The effects of the July 15 coup attempt in Turkey continue to ripple through the country, and indeed far beyond. Turkish President Recep Tayyip Erdogan has placed blame for the coup attempt squarely at the feet of cleric Fethullah Gulen, who is living in self-imposed exile in Pennsylvania. The coup attempt is just the latest event to stress the relationship between Turkey and the West, and as that alliance deteriorates it will have serious repercussions for regional security in the Middle East, the crisis in Syria, geopolitical balance, and the fight against terrorist groups like Islamic State (IS).
The aftermath in Turkey continues, jeopardizing key Turkish state institutions. About 80,000 people who are suspected to be affiliated with the Gulen movement, which Turkey declared a terrorist organization in 2015 under the name Gulenist Terrorist Organization (FETO), have been removed from their jobs at various Turkish state institutions, including about 45,000 workers from the Education Ministry alone. Turkish Justice Minister Bekir Bozdag’s latest numbers state that 18,000 people have been formally arrested, while another 6,000 detainees are still being processed.
Reports indicate that Turkey’s penal system was already overstretched with crowded prisons and backlogged courts. This spring, Turkey’s prisons held 188,000 detainees, around 8,000 more than existing capacity. Now, it faces the added burden of handling an influx of tens of thousands detained in the aftermath of the attempted putsch. Since about 3,000 prosecutors and judges are among those detained, accounting for a little more than 20 percent of Turkey’s judiciary staff, challenges at Turkish courthouses and jails are becoming overwhelming. And President Erdogan has declared that these arrests are only the tip of the iceberg, so it is reasonable to expect many more to be arrested in the coming days.

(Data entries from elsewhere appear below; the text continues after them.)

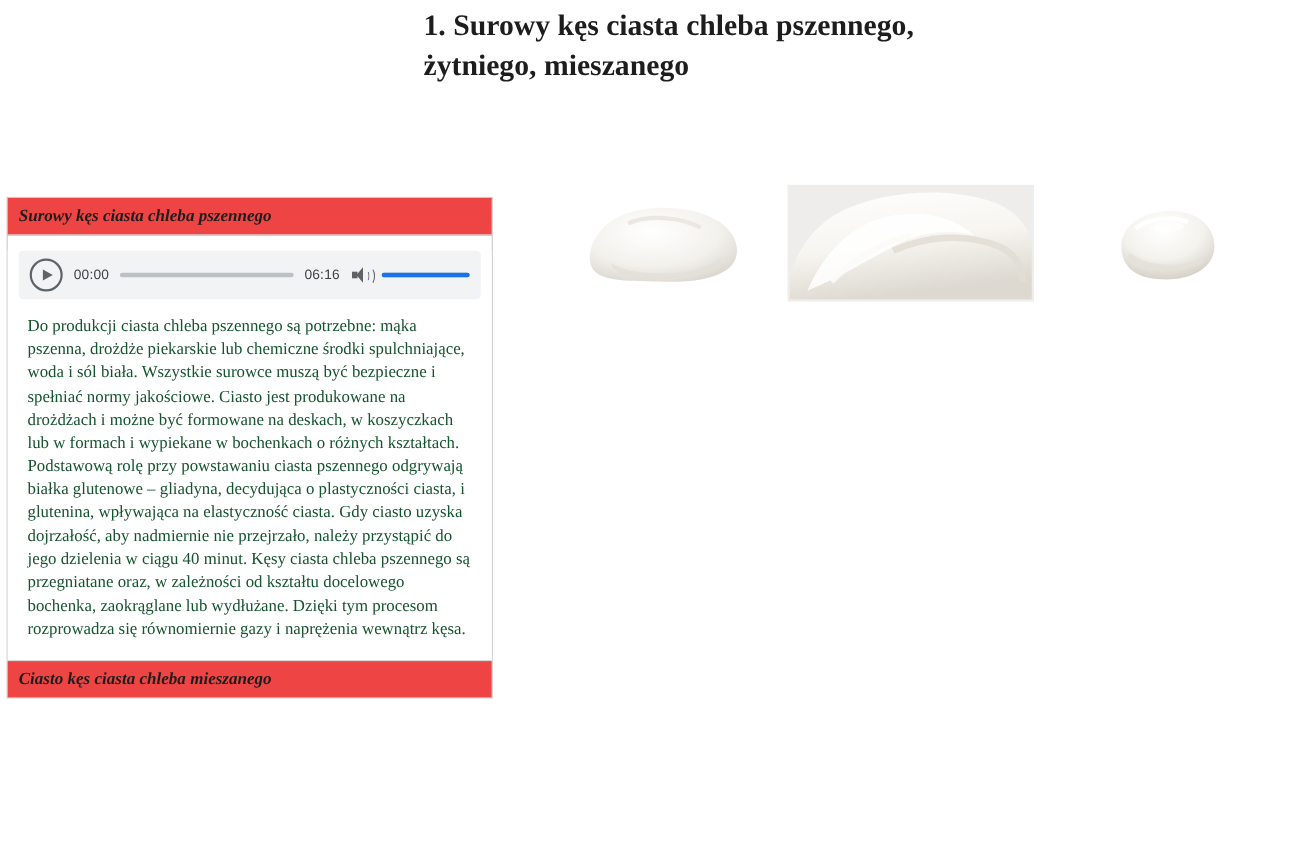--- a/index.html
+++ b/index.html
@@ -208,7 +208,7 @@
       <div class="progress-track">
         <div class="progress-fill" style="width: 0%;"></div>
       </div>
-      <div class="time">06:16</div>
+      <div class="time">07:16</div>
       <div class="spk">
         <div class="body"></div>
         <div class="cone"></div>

Erdogan is working to shore up his personal control of the country, and any critics of his government may be caught up in his net. Under rules governing a state of emergency, which can only be declared by the president, authorities can detain anyone for up to 30 days without needing to show any evidence or bring any charges. Seventy-seven journalists are currently sitting in jails, 42 of whom are implicated in some kind of involvement with the attempted coup. The true number of arrested journalists may be higher, as the detentions of local reporters often go unrecorded across Turkey.
According to testimonies, jailed journalists have been asked about their writings in their columns, tweets, or books, but were not presented any evidence by authorities that would tie them to the failed coup. They are effectively being held for alleged thought crimes, accused of “embracing FETO” and “excusing the coup attempt,” which are very vague accusations. Kurdish reporters are being rounded up as well, even if they have no known ties to Gulen.